Rabu, 10 Juni 2009

Dokter THT (1)

Salah satu nikmat Allah swt. yang wajib kita syukuri adalah telinga, dalam bahasa jawa disebut kuping, kaku tur jerpiping. Menurut ahli filsafat, telinga termasuk salah satu sumber atau alat untuk memperoleh ilmu pengetahuan. Melalui telinga, kita mengenal dimensi lain dari objek-objek fisik, yang tidak bisa diserap oleh mata, yaitu suara. Telinga juga berfungsi untuk menghindari bahaya, misalnya dengan mendengar suara klakson mobil ketika mata, karena satu dan lain hal, tidak bisa melihatnya.
Menurut pendapat seorang dukun bayi, bahwa orang yang tidak bisa bicara, alias bisu, itu salah satu penyebabnya adalah karena telingannya tidak berfungsi sebagaimana mestinya, sehingga ketika seorang ibu mengajarinya mengucapkan kata-kata "bapak" misalnya, ia (sang anak) tidak bisa menirukan. Bila hal ini terjadi terus menerus, dalam arti sama sekali tidak bisa mendengar dan menirukan ucapan dan perkataan ibunya, maka dapat dipastikan anak tersebut akan menjadi orang yang bisu.

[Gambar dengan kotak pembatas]
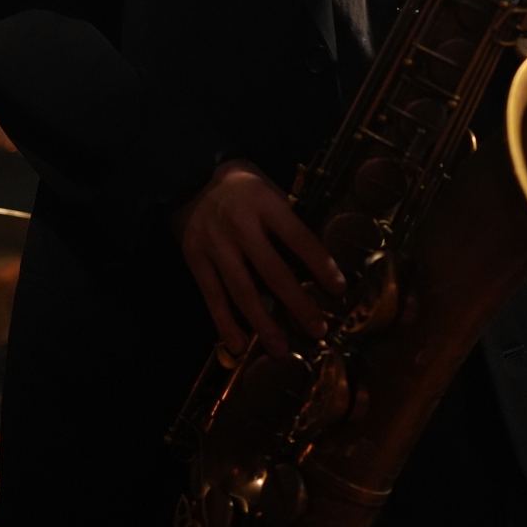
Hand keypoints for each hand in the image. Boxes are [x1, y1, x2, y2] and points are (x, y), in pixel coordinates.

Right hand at [171, 159, 346, 355]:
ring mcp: (215, 244)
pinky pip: (212, 296)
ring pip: (242, 291)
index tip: (338, 289)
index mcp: (264, 203)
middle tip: (317, 330)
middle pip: (272, 271)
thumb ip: (288, 220)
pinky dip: (225, 323)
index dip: (320, 264)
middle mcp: (239, 225)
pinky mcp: (195, 259)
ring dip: (263, 323)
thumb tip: (318, 260)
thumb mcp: (269, 189)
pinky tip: (239, 345)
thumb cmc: (242, 186)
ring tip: (281, 350)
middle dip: (297, 304)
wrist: (188, 176)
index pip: (298, 237)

■ TUGAS:
Jawablah pertanyaan berikut berdasarkan teks tentang telinga di atas.
1. Menurut ahli filsafat, telinga termasuk salah satu apa?
2. Dimensi apa dari objek-objek fisik yang kita kenal melalui telinga dan tidak bisa diserap oleh mata?
3. Menurut pendapat seorang dukun bayi, apa salah satu penyebab orang menjadi bisu?

■ HASIL LATIHAN:
1. Salah satu sumber atau alat untuk memperoleh ilmu pengetahuan.
2. Suara.
3. Telinganya tidak berfungsi sebagaimana mestinya.